Dalam laporan I-NAMHS disebutkan juga bahwa persentase remaja Indonesia dalam kelompok umur 10-17 tahun yang mengalami gangguan mental dalam 12 bulan terakhir mencapai angka 5,5% atau setara dengan 2,45 juta remaja Indonesia.
Adapun seorang remaja dianggap memenuhi kriteria DSM-5 untuk gangguan mental yang diberlakukan dalam survei ini adalah mereka yang memenuhi semua syarat gejala (kondisi yang disebut 'memenuhi ambang batas atau full threshold) dan memiliki hendaya akibat gejala-gejala tersebut.
"Diagnosis ini mengikuti algoritma skoring terstandar yang telah ditetapkan oleh DISC-5," tulis QCMHR dalam laporannya.
Lantas jenis gangguan mental apa saja yang paling banyak dialami oleh remaja usia 10-17 tahun di Indonesia dalam 12 bulan terakhir?
Hasil survei I-NAMHS menunjukkan gangguan cemas menjadi gangguan mental yang paling banyak dialami oleh remaja dengan prevalensinya mencapai 3,7%.
Diikuti dengan gangguan depresi mayor (1%), gangguan perilaku mayor (0,9%), Post Traumatic Stress Disorder atau PTSD (0,5%), dan Attention Deficit Hyperactivity Disorder atau ADHD (0,5%).
Adapun pada gangguan mental yang diteliti, hendaya atau gangguan fungsi yang paling lazim adalah pada domain keluarga, yaitu sebesar 83,9% atau sebanyak 259 orang dari 309 remaja mengalaminya.

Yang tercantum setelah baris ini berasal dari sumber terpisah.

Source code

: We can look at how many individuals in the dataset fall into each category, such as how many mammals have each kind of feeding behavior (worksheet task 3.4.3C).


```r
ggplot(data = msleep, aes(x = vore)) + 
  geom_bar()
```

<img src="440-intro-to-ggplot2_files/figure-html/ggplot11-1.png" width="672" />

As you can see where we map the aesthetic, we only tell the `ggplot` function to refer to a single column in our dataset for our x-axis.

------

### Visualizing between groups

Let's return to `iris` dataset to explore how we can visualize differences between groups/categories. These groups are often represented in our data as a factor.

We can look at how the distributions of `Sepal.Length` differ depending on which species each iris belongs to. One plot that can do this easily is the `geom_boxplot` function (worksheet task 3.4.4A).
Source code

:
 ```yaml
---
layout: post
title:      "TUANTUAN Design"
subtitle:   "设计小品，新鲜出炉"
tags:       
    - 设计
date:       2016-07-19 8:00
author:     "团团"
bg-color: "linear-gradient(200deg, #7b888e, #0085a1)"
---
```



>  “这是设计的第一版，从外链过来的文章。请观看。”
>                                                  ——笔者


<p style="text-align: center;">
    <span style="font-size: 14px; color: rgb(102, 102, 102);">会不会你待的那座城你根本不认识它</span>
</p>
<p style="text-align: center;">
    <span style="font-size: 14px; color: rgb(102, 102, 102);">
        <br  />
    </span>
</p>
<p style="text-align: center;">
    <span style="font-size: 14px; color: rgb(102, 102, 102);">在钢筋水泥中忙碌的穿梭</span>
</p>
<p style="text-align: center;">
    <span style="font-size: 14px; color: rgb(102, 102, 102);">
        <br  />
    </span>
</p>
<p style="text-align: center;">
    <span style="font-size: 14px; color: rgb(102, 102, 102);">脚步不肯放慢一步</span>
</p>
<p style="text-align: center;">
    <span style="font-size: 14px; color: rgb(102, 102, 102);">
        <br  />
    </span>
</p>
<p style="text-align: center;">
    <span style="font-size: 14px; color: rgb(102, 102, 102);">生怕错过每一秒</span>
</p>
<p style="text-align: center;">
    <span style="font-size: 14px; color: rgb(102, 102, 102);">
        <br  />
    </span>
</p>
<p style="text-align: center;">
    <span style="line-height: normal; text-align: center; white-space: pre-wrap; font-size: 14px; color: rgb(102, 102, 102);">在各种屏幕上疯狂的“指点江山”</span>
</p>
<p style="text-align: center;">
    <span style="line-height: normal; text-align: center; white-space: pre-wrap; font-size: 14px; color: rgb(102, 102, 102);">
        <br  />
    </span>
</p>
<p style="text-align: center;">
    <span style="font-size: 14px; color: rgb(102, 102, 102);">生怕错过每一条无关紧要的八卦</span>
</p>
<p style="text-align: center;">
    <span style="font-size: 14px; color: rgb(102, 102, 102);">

Diikuti dengan teman sebaya (62,1%), sekolah atau pekerjaan (58,1%), dan distres personal (46%).
Secara keseluruhan prevalensi antara remaja laki-laki dan perempuan tidak menunjukkan adanya perbedaan yang signifikan. Di mana prevalensi remaja laki-laki yang mengalami gangguan mental sebesar 5,8%, sedangkan perempuan sebesar (5,1%).